OBJECTIVE: As rituximab has shown to influence B-cell receptor (BCR) signaling, we investigated the interaction of anti-CD20 antibody rituximab and the new type II glycoengineered anti-CD20 antibody obinutuzumab in combination with the PI3K delta inhibitor idelalisib.

METHODS: Established DLBCL cell lines were treated with either rituximab or obinutuzumab alone or in combination with PI3K delta inhibitor idelalisib.

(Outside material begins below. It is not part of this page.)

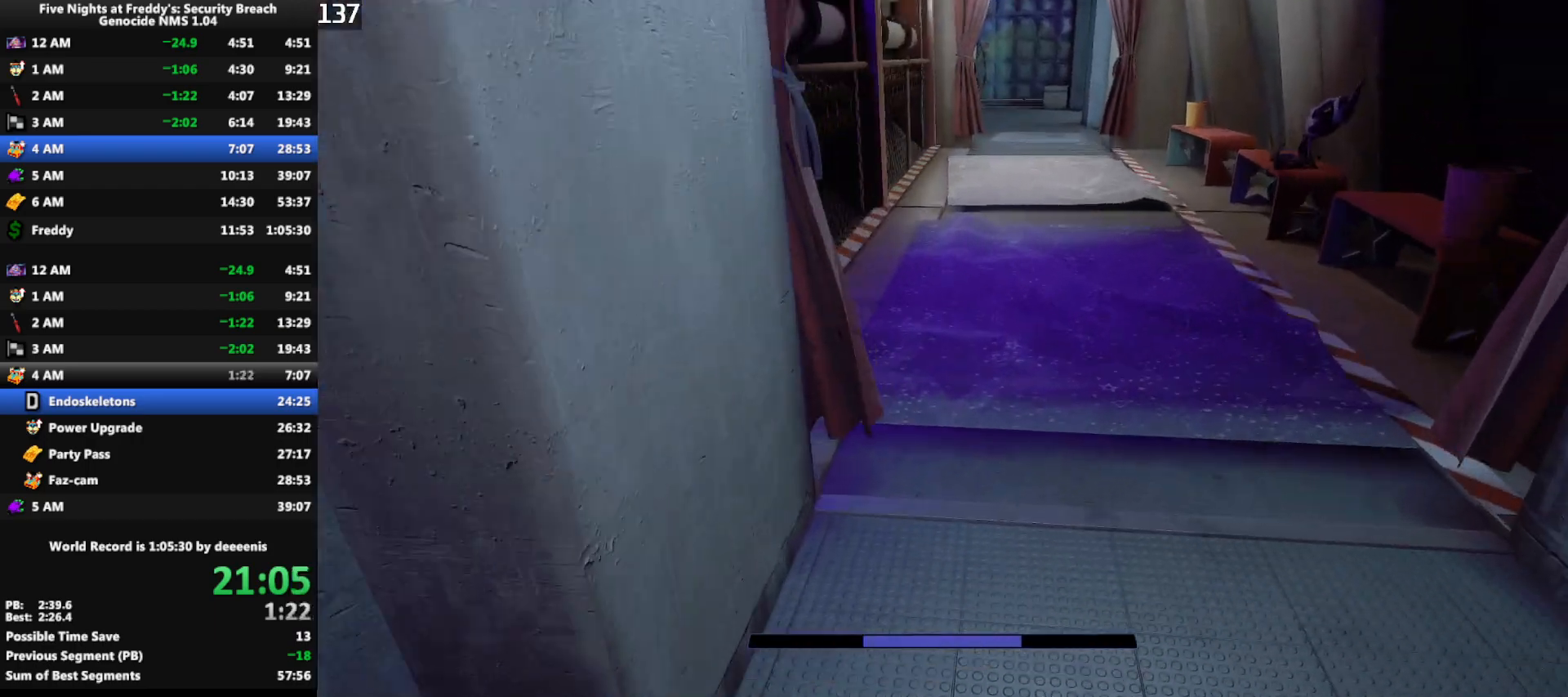
{"keys": ["shift", "space", "w"], "mouse": [], "events": [[17, "shift", "up"], [17, "space", "up"], [400, "shift", "down"], [483, "space", "down"]]}
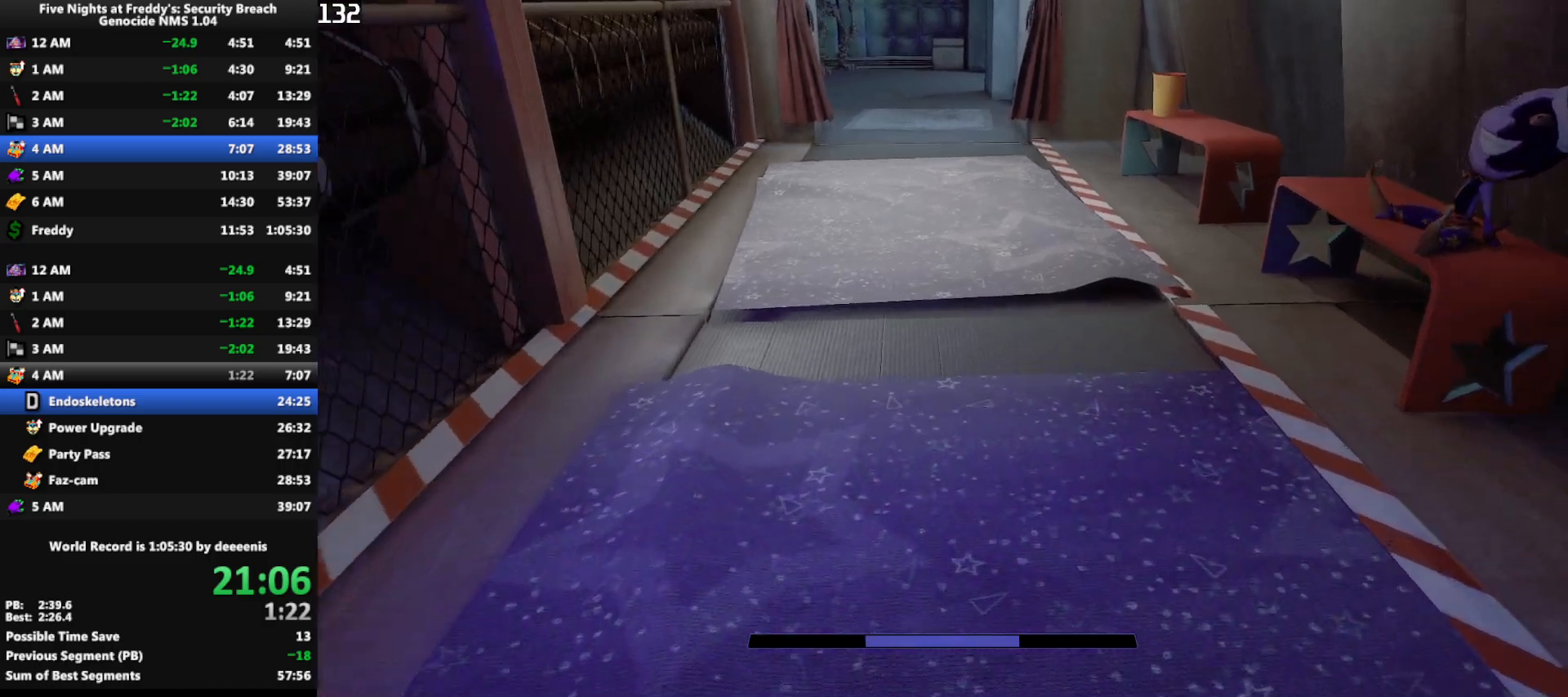
{"keys": ["shift", "w"], "mouse": [], "events": [[33, "shift", "up"], [33, "space", "up"], [500, "shift", "down"]]}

RESULTS: Rituximab and to a lesser extent obinutuzumab monotherapy resulted in a temporary upregulation of p-Akt, p42/44, and p38 signaling pathways. Idelalisib reduced p-Akt expression. Rituximab antagonized the p-Akt downregulation at early time points, while obinutuzumab did not interfere with idelalisib's effects. In cell growth analysis, early antagonism could also be detected.

CONCLUSION: The combination of idelalisib with CD antibodies shows an initial antagonism of rituximab but not obinutuzumab in downregulation of PI3K-signaling targets.